Today, I think it still makes sense for all sorts of data. Isn't this one of the issues at the core of the argument about a tiered Internet? They want to shuffle the big one-way files (like movies) into an extra tier because they're clogging the regular Internet.
There are plenty of large files you'd be willing to wait for, no? You already wait an indefinite amount of time for a large file to be delivered. What if you could go to a web site, select a big file you'd like to receive, and know that by tomorrow it would be delivered to your hard disk? Yes, that sounds exactly like FTP/torrent/whatever. You don't care how the file is delivered. You just want to know you'll get it soon. Or, like X*PRESS, the web could show a list of all the files scheduled to come down the pike, and you could choose to grab one when they go by.

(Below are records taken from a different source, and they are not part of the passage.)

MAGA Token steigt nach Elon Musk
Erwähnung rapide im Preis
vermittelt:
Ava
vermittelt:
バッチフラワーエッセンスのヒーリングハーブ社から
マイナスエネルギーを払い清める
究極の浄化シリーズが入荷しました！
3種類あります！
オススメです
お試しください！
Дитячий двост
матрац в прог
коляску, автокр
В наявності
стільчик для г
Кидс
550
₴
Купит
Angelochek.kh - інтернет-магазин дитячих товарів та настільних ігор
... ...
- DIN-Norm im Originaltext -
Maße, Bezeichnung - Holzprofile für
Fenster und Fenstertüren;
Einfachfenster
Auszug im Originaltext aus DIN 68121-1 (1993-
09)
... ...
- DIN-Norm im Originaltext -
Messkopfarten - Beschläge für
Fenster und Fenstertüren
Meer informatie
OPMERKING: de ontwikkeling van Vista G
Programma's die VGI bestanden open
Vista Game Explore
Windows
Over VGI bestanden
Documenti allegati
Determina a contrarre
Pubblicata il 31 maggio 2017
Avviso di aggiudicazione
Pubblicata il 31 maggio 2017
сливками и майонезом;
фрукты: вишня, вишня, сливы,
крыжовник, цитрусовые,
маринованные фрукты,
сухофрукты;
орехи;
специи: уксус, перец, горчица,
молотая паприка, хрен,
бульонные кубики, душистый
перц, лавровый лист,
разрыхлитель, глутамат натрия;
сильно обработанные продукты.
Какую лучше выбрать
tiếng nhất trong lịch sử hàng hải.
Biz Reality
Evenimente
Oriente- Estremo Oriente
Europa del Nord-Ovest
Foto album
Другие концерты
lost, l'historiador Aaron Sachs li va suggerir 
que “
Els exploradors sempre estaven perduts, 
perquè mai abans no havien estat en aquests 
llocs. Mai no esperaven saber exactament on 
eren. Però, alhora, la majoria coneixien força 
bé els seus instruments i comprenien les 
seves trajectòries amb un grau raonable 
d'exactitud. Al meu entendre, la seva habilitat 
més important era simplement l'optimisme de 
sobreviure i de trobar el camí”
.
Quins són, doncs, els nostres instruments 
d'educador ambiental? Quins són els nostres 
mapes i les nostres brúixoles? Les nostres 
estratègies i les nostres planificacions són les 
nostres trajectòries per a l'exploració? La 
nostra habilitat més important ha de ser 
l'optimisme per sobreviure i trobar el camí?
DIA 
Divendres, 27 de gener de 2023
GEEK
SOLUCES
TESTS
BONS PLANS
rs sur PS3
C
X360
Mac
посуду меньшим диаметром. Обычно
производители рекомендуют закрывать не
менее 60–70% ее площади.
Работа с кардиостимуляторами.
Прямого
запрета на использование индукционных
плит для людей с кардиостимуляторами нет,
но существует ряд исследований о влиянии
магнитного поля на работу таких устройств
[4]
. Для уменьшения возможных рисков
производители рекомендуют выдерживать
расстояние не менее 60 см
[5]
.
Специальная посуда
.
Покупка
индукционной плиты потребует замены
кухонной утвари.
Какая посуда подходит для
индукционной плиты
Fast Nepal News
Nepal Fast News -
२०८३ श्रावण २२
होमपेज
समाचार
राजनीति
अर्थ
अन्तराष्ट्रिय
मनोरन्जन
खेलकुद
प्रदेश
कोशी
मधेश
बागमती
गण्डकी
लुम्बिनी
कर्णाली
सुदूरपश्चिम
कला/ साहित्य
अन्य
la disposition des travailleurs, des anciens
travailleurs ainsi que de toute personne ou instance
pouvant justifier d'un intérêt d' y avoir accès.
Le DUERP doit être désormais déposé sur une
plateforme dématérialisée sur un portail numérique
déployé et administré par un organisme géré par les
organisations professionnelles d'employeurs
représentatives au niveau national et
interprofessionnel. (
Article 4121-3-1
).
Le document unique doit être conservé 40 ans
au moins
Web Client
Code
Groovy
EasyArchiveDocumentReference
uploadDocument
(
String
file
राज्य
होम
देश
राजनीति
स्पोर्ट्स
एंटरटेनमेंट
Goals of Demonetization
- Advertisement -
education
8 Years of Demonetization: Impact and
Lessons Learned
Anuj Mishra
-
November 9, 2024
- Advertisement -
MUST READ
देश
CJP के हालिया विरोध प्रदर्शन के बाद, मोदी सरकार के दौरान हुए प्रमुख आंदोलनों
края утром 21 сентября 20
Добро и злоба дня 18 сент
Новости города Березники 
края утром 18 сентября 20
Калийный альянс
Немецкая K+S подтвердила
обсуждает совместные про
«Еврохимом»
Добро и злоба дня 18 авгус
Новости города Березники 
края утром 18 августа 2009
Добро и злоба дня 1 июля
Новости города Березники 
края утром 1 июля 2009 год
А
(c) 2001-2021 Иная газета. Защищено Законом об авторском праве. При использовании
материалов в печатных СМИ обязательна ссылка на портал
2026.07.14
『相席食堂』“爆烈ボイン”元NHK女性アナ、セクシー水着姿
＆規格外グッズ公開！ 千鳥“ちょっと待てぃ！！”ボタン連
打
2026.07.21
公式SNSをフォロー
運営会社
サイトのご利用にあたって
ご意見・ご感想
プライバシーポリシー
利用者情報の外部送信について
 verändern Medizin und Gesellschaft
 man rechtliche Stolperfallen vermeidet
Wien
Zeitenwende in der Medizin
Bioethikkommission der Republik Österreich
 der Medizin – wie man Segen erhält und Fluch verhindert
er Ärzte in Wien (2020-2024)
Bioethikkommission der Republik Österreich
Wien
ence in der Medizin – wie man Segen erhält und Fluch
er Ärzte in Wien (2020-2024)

Imagine if your existing cable modem not only handled your bidirectional interactive Internet connection but also one of these separate one-way data streams. You'd get more data from your existing connection. Arguably, I'd say this scheme consumes far less of the cable company's resources. It's one-way broadcast. With today's technology, how many gigs per day could you squeeze into one digital or analog channel on a cable system?